Dateiformat RAW - Ist es heute noch das ultimative Bildformat?

Viele Kameras bieten die Option, Aufnahmen entweder im JPEG- (JPG) oder RAW-Bildformat speichern zu können. Bei einigen Kameras ist es sogar möglich, dass beide Bildformate parallel gesichert werden. Der Fotobegeisterte hält sich hier somit alle Optionen offen. Das RAW-Bildformat (Rohdatenformat) gilt unter Fotografen als das Non-Plus-Ultra, denn es gestattet ihnen die größte nur denkbare Einflussnahme auf ihre Bilddaten. Aktuell ist eine Diskussion entbrannt, ob das RAW-Bildformat noch immer die bestmögliche Wahl ist. Wir meinen ja und zwar immer dann, wenn man bereit ist zur Bildbearbeitung. All diejenigen, die über ein recht aktuelles Kameramodell verfügen und dem JPEG-Bildformat den Vorzug geben, weil sie beispielsweise mehr Zeit zum Fotografieren haben möchten, erzielen heute brillantere Bildergebnisse durch die besseren Sensoren in puncto Auflösung, Dynamikumfang und Rauschen. Übrigens wird die beeindruckende Bildqualität aktueller Aufnahmegeräte dann augenfällig, wenn man sie Aufnahmen gegenüberstellt, die mit einem älteren Kameramodell gemacht wurden.

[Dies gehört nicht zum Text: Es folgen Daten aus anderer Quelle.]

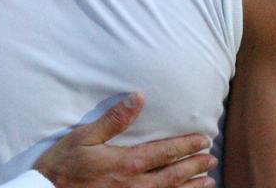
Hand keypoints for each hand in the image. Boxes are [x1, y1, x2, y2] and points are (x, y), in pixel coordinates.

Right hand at [33, 93, 216, 187]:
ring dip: (191, 187)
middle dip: (195, 167)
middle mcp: (136, 185)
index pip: (166, 152)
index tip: (204, 140)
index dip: (187, 146)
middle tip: (212, 160)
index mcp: (127, 163)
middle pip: (174, 175)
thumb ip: (114, 119)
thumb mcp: (84, 136)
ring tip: (208, 182)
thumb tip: (137, 97)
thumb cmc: (64, 165)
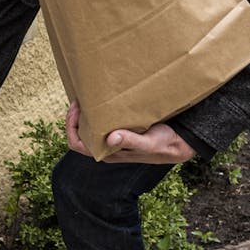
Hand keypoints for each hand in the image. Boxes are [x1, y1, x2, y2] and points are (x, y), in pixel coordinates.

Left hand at [65, 100, 194, 163]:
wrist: (178, 144)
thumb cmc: (163, 144)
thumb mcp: (148, 143)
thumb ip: (130, 141)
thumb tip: (110, 138)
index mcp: (108, 153)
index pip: (77, 144)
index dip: (71, 126)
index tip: (77, 109)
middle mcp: (106, 147)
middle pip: (80, 133)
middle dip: (76, 116)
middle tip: (80, 97)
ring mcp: (112, 140)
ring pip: (90, 127)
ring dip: (86, 113)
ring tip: (89, 96)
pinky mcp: (121, 132)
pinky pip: (102, 122)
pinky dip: (98, 112)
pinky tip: (104, 99)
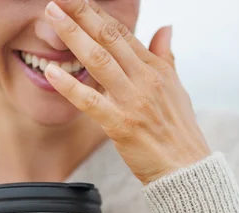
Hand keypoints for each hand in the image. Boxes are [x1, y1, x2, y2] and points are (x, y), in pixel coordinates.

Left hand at [44, 0, 210, 184]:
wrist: (186, 169)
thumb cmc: (180, 133)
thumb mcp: (178, 89)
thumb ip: (166, 57)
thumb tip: (165, 28)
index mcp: (157, 69)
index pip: (123, 33)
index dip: (98, 14)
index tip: (78, 0)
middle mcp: (145, 79)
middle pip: (109, 38)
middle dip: (82, 14)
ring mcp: (133, 101)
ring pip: (99, 61)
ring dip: (73, 36)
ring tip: (52, 16)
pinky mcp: (122, 125)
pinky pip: (91, 102)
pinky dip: (70, 86)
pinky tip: (52, 72)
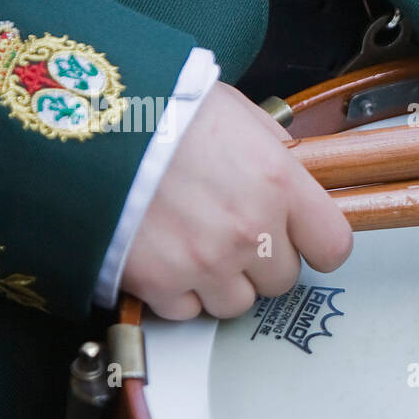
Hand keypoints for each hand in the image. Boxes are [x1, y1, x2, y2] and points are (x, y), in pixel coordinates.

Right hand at [122, 83, 352, 319]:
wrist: (84, 120)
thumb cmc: (161, 107)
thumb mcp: (236, 114)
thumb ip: (273, 155)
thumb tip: (294, 178)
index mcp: (279, 182)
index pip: (333, 246)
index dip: (316, 246)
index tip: (300, 241)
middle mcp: (251, 229)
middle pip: (283, 280)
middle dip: (261, 262)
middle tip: (229, 232)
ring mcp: (207, 261)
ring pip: (237, 303)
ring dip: (220, 282)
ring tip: (192, 243)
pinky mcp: (161, 283)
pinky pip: (187, 311)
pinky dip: (176, 292)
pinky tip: (161, 256)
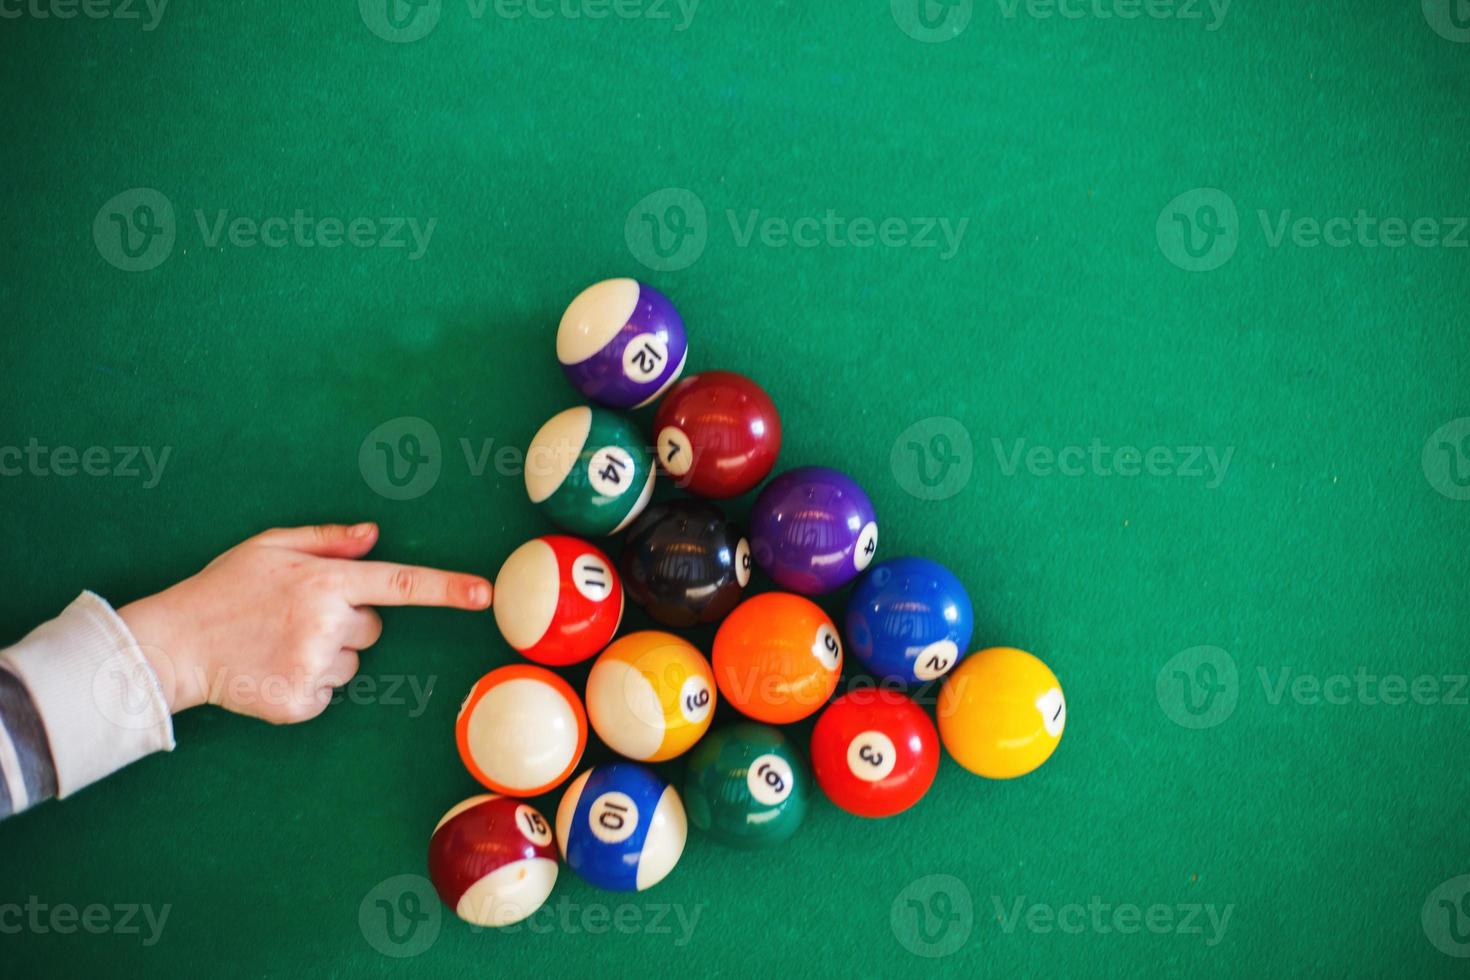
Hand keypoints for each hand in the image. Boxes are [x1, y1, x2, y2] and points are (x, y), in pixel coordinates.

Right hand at [117, 523, 491, 723]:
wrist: (173, 644)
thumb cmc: (224, 589)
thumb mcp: (270, 546)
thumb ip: (327, 540)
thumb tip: (375, 535)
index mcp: (325, 582)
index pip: (401, 584)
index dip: (447, 589)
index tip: (485, 594)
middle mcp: (326, 624)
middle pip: (372, 629)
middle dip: (345, 623)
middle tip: (294, 619)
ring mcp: (313, 666)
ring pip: (352, 663)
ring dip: (326, 655)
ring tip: (277, 643)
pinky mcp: (300, 702)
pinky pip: (328, 693)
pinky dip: (307, 684)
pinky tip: (272, 668)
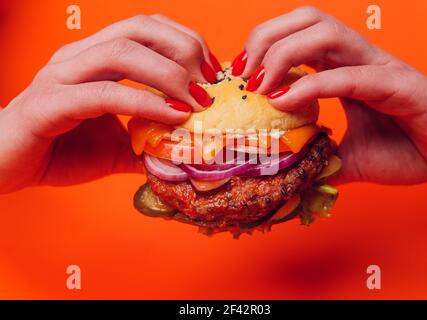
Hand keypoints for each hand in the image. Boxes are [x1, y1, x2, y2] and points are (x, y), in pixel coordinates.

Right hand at [0, 14, 218, 192]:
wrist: (3, 167)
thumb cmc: (58, 150)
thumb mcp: (116, 146)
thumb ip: (148, 143)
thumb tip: (185, 151)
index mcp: (95, 58)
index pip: (147, 29)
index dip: (186, 43)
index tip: (213, 73)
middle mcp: (78, 57)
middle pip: (139, 28)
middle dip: (184, 49)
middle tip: (210, 83)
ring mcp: (61, 76)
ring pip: (122, 52)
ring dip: (169, 74)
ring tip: (198, 101)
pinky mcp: (50, 104)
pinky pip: (105, 94)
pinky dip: (145, 103)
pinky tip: (172, 117)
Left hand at [233, 6, 426, 184]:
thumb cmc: (406, 149)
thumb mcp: (348, 156)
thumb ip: (319, 159)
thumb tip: (289, 174)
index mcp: (345, 67)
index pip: (299, 35)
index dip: (263, 47)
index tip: (239, 77)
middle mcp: (359, 58)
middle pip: (307, 19)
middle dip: (266, 38)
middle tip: (243, 74)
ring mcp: (379, 67)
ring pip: (326, 32)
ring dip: (283, 53)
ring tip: (258, 85)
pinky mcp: (398, 85)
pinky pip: (349, 76)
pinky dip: (312, 85)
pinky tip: (284, 101)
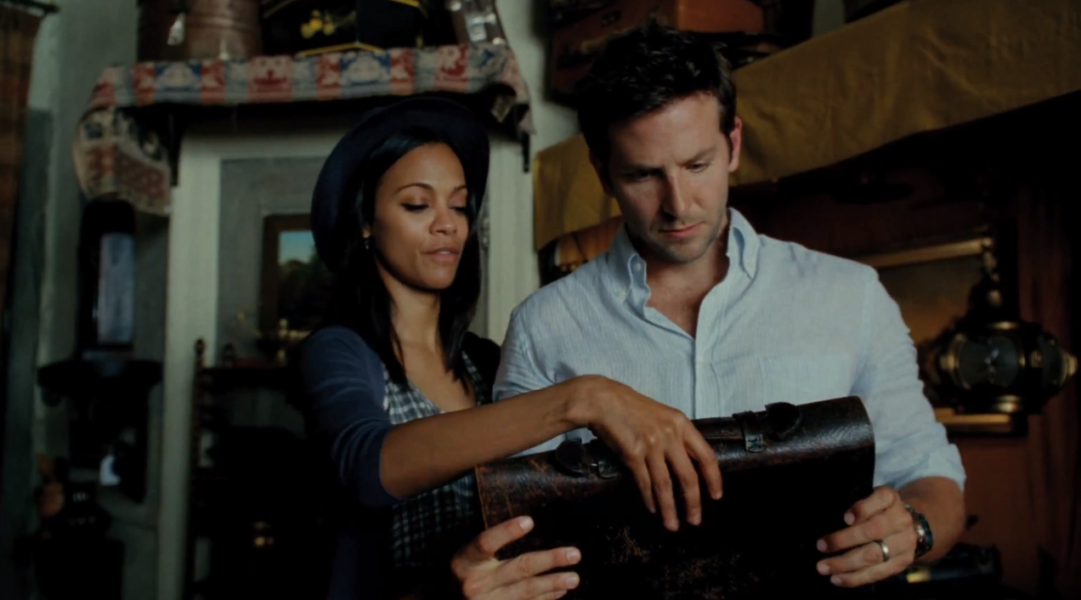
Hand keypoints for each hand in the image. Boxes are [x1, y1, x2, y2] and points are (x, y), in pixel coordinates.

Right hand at [451, 516, 581, 599]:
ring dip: (553, 583)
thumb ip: (490, 546)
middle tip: (575, 554)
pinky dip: (545, 598)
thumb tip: (529, 525)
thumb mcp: (468, 558)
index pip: (486, 542)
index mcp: (466, 561)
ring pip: (526, 591)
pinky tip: (560, 591)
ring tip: (574, 578)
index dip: (507, 531)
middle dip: (549, 560)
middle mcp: (475, 584)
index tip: (530, 521)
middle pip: (518, 568)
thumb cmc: (464, 574)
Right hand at [565, 376, 722, 531]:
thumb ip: (677, 436)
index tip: (716, 496)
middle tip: (695, 521)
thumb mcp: (663, 416)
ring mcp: (651, 445)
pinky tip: (653, 509)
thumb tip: (688, 463)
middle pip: (688, 476)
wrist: (602, 400)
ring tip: (672, 525)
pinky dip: (650, 499)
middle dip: (693, 502)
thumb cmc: (632, 408)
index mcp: (681, 424)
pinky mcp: (632, 453)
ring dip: (669, 509)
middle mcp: (669, 435)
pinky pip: (644, 482)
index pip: (706, 456)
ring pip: (665, 485)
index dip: (714, 479)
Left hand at [815, 486, 916, 586]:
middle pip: (873, 531)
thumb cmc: (878, 509)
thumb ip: (856, 506)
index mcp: (890, 498)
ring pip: (874, 555)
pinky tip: (838, 579)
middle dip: (844, 540)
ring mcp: (904, 542)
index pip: (881, 499)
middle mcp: (901, 520)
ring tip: (824, 567)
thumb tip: (828, 520)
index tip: (845, 519)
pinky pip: (878, 573)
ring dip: (845, 564)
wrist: (910, 525)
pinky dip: (856, 578)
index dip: (863, 509)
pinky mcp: (903, 562)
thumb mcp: (869, 498)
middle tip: (820, 546)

JPEG- (JPG) oder RAW-Bildformat

JPEG-Bildformat

Das JPEG-Bildformat ist das am meisten genutzte. Das liegt sicherlich auch daran, dass die Aufnahmen ohne Bildbearbeitung problemlos über z.B. Bilddienstleister zu Papier, in alle nur denkbaren Programme integriert und in soziale Netzwerke gepostet werden können. Für diese Annehmlichkeiten nehmen Anwender auch in Kauf, dass es sich bei JPEG um ein verlustbehaftetes Komprimierungsverfahren handelt. Das bedeutet, dass dieses Format Bilder kleiner macht, der Farbumfang reduziert ist und es durch die Komprimierung zu Abrissen in den Farbverläufen kommen kann. Das ist beispielsweise besonders ärgerlich bei einem Himmel, der auf halber Strecke eine Stufe in der Farbgebung hat, weil das JPEG an dieser Stelle den Verlauf nicht mehr korrekt darstellt. Bei stark komprimierten Fotos in sozialen Netzwerken ist dieses Phänomen übrigens oft zu sehen. Einmal verlorene Informationen im Bild, lassen sich hinterher nicht wieder herstellen. Schließlich wird beim JPEG auch noch der Farbbereich definiert, meist sRGB. Nur ist aber sRGB ein reduzierter Farbraum, der nur einen Teil der möglichen Farben darstellen kann. Was darüber hinausgeht, ist dann für alle Zeiten verschwunden.

RAW-Bildformat

Beim RAW-Bildformat handelt es sich um ein Rohdatenformat – alle Bilddaten packt der Prozessor zu einer Rohversion zusammen. Die Daten setzen sich aus Belichtungszeit, Blende und Sensorempfindlichkeit (ISO-Wert) zusammen. Manchmal werden noch weitere Informationen mitgeliefert wie beispielsweise zum Weißabgleich. RAW-Dateien – und daran hat sich auch durch neue Kameratechnologien nichts geändert – bringen vor allem die entscheidenden Vorteile mit, sei es die gute Durchzeichnung in den Details, als auch die feinen Abstufungen in besonders hellen oder dunklen Bereichen. Was im JPEG schon reinweiß aussieht, kann in einem RAW-Konverter oft noch gerettet werden, weil eben doch noch Bildinformationen vorhanden sind, die im JPEG einfach nicht mehr dargestellt werden. Oder wenn es darum geht, in dunklen Bereichen auch noch etwas erkennen zu können. In den kritischen Bildbereichen liefert RAW einfach die wenigen verfügbaren Informationen mit, die sonst der Komprimierung zum Opfer fallen.

Der große Vorteil vieler aktueller, im Handel verfügbarer Kameramodelle, ist, dass heute das JPEG- und das RAW-Bildformat parallel abgespeichert werden können. Das frisst zwar Speicherplatz, aber so hält man sich alle Optionen für die Zukunft offen.